Vous êtes les géants superbes de la plaine,
Ô vieux moulins à vent sur le sol accoudés,
Et, dans les champs baignés de lumière sereine,
J’aime à voir se dresser vos profils dénudés.

J’aime vos toits en cône et vos murailles grises,
Et le vol des oiseaux qui vient raser vos flancs,
Et vos ailes de toile où palpitent les brises,
Et vos meuniers pareils à des fantômes blancs.

Mon œil se plaît souvent, ô mes bonnes tourelles,
À voir dans l’air sonore et rempli de frissons,
S’ébranler lentement vos gigantesques ailes,
Quand le vent qui se lève incline les moissons.
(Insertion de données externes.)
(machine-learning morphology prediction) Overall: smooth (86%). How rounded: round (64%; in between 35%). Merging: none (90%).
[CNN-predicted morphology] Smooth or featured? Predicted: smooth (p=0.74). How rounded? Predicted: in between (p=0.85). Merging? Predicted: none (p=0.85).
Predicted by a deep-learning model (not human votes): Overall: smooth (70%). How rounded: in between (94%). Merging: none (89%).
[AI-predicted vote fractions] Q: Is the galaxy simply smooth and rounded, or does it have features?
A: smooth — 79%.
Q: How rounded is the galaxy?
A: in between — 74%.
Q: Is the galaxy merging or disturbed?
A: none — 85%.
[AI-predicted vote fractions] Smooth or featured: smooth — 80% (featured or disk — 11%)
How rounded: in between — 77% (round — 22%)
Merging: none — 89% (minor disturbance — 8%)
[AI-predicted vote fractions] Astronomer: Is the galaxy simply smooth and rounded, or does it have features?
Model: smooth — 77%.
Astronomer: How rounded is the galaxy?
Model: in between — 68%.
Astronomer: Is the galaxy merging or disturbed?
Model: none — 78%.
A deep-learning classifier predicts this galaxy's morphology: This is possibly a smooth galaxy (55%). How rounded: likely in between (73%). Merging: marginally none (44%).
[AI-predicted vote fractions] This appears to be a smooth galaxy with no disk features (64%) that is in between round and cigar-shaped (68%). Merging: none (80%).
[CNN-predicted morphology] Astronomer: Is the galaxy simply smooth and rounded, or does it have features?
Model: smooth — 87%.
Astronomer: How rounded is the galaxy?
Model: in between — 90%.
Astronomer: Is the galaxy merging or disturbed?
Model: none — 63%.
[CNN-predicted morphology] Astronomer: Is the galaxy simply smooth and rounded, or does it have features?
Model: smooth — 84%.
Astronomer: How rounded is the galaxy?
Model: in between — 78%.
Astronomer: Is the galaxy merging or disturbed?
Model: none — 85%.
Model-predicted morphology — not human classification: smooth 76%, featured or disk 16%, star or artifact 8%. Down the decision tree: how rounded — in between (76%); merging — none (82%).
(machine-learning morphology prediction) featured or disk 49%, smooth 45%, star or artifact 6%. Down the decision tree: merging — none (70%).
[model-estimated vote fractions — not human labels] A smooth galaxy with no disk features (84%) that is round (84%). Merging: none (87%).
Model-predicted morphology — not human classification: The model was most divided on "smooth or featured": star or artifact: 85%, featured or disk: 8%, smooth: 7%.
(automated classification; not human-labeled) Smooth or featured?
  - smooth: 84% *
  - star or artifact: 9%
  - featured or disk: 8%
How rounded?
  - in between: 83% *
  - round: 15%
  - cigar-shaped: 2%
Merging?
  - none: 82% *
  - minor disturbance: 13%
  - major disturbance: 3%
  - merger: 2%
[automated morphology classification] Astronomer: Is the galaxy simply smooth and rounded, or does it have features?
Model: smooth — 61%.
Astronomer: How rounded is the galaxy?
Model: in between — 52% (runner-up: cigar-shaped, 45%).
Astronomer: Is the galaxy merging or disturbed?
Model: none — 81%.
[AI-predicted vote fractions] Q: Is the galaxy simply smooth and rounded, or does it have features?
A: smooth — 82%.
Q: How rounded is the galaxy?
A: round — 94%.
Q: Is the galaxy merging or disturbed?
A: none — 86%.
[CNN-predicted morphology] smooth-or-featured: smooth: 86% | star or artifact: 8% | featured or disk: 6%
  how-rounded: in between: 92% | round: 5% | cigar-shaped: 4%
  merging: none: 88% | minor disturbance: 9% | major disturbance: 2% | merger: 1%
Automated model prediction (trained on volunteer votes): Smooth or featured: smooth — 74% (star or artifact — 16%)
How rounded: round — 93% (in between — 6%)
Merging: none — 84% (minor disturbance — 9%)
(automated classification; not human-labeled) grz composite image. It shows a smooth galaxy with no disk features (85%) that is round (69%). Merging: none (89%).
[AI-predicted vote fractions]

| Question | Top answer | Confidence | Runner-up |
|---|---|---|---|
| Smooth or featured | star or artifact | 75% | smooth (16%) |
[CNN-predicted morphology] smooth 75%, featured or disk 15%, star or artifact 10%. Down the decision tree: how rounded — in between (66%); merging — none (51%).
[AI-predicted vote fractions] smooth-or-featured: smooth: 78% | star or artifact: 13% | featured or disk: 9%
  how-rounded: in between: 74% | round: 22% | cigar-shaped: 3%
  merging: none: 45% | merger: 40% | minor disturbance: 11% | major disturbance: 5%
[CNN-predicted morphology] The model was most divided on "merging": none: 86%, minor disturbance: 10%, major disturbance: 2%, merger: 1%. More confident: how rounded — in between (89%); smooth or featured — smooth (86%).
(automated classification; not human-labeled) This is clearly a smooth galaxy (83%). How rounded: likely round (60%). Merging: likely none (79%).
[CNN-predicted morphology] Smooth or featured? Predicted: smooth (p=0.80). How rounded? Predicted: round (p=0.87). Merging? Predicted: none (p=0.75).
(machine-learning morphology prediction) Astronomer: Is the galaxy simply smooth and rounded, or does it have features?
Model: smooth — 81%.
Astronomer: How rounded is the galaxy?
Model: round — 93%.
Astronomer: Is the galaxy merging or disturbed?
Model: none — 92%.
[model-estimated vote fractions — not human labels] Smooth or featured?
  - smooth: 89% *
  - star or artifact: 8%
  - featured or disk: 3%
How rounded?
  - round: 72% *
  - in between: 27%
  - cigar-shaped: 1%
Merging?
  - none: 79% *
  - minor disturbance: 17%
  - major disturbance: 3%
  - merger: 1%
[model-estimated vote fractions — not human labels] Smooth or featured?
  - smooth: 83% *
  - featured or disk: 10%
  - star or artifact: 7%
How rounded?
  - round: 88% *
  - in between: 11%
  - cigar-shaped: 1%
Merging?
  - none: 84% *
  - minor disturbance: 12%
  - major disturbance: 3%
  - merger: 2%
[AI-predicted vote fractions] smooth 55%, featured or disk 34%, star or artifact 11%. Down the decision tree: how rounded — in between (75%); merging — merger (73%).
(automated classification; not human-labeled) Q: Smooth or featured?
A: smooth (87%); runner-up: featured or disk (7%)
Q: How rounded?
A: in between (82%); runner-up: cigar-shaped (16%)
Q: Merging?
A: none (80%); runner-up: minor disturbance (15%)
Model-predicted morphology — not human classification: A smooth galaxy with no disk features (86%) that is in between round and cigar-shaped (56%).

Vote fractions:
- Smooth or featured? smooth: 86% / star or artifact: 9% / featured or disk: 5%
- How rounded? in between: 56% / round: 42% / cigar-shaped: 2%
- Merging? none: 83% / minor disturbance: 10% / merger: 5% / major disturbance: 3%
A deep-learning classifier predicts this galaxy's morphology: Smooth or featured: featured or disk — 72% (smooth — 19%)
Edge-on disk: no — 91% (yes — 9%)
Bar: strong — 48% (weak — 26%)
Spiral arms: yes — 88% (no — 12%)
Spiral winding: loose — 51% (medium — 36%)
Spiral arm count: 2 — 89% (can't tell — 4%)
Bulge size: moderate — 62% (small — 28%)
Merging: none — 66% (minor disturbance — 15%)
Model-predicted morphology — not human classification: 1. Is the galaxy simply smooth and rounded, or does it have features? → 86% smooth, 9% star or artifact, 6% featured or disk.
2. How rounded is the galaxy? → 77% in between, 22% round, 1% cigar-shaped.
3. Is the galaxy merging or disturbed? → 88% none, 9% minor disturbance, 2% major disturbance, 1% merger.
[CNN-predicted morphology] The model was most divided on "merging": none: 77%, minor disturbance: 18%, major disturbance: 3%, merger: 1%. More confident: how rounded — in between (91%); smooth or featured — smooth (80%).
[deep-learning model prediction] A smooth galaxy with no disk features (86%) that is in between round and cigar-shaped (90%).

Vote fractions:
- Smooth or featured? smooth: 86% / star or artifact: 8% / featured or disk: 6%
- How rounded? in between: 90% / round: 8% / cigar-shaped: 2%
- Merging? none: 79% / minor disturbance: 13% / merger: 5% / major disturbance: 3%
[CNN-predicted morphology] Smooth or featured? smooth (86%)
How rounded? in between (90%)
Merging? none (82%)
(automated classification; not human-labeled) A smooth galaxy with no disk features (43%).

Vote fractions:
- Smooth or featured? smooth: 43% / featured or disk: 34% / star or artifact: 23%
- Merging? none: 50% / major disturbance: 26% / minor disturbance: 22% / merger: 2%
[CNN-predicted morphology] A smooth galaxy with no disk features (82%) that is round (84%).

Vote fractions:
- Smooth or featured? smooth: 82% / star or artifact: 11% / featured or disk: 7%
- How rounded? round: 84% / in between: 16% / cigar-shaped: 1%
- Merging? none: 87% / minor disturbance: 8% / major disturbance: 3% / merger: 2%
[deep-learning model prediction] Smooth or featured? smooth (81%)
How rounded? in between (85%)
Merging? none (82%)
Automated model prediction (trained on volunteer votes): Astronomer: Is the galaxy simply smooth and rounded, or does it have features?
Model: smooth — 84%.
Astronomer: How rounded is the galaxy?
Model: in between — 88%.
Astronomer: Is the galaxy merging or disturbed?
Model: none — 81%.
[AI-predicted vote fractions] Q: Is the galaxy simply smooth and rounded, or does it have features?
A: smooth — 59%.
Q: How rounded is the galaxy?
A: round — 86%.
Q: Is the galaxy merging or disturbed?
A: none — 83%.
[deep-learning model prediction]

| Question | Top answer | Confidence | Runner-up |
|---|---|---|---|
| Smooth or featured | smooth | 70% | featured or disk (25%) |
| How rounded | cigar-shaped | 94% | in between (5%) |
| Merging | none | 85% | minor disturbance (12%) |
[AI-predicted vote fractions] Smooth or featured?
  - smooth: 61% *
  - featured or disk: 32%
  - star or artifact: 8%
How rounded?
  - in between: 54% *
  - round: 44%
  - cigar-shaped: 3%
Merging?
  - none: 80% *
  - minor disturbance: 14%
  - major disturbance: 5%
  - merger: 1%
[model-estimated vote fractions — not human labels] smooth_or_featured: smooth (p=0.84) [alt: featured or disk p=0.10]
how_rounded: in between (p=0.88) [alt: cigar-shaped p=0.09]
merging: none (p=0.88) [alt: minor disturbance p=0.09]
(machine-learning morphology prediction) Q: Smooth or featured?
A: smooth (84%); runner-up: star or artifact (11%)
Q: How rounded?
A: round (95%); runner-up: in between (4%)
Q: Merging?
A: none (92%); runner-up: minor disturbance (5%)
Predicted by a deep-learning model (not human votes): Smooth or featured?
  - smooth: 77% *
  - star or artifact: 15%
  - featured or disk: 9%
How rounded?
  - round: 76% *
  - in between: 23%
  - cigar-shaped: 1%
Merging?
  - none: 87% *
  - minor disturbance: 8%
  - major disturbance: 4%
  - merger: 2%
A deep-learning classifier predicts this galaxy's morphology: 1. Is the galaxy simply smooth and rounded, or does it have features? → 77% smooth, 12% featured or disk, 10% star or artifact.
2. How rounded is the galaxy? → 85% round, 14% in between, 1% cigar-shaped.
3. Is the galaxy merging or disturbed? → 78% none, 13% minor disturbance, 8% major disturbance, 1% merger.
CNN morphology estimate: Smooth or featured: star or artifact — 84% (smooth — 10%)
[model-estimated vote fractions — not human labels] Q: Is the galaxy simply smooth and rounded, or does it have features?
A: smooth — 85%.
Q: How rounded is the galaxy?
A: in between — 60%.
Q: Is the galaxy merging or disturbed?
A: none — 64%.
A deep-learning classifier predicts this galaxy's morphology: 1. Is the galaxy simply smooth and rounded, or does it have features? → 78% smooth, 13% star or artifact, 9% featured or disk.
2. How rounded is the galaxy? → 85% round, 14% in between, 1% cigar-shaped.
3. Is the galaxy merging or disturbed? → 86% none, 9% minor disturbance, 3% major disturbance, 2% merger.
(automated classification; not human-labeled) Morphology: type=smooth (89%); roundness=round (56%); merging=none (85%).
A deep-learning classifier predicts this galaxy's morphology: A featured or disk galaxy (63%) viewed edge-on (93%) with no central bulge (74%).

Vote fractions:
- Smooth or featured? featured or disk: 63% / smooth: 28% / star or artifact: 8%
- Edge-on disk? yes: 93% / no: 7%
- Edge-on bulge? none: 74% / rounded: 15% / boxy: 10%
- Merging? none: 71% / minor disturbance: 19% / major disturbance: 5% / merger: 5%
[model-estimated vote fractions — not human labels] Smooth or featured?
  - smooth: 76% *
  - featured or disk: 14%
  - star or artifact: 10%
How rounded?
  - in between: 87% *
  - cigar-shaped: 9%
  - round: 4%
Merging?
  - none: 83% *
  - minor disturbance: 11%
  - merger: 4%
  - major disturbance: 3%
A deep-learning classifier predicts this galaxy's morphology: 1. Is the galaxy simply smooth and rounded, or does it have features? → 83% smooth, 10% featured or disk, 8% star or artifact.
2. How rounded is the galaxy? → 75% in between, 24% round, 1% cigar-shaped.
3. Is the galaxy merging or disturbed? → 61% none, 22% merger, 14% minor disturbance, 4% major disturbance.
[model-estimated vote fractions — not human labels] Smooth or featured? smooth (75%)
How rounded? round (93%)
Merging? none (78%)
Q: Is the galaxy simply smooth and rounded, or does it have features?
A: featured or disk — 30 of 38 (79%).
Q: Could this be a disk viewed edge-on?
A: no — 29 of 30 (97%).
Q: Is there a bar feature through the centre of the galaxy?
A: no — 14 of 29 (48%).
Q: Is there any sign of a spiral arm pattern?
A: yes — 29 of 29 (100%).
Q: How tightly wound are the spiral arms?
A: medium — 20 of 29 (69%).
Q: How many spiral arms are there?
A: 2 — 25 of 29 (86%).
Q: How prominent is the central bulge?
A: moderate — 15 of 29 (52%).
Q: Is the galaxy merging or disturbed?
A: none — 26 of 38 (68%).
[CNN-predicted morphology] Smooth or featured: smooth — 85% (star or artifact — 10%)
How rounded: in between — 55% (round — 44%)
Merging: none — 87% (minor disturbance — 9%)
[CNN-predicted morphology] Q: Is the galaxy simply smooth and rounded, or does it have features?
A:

Vous êtes les joyeux travailleurs que la brise
Anime incessamment à grands coups d’éventail,
Et vous m’égayez l’âme, ô clochers sans église,
Où sonne tout le jour la messe du travail…

. . . . . . . . . . . . . . . . . . . . . . . . . . . . . .

J’aurais voulu citer aussi les premiers vers de Théodore Massiac[2] (qui, aujourd’hui, écrit les avant-propos dramatiques au Gil-Blas) et les débuts de Trézenick, auteur des Gouailleuses ; de Lemouël (poète des Feuilles au vent, et dessinateur du Chat noir) et de Gustave Vautrey (qui fit jouer en collaboration avec Livet un acte à l’Odéon), et de Clovis Hugues, le farouche tribun, tous placèrent en bel ordre leurs vers sous le pavillon hydropathique que tenait haut et ferme la Revue moderne et naturaliste. Eh quoi ? je vois là poindre l’oreille d’un décadent — oh ! non, pas décadent ni déliquescent, il m’en voudrait trop — d’un symboliste, Gustave Kahn.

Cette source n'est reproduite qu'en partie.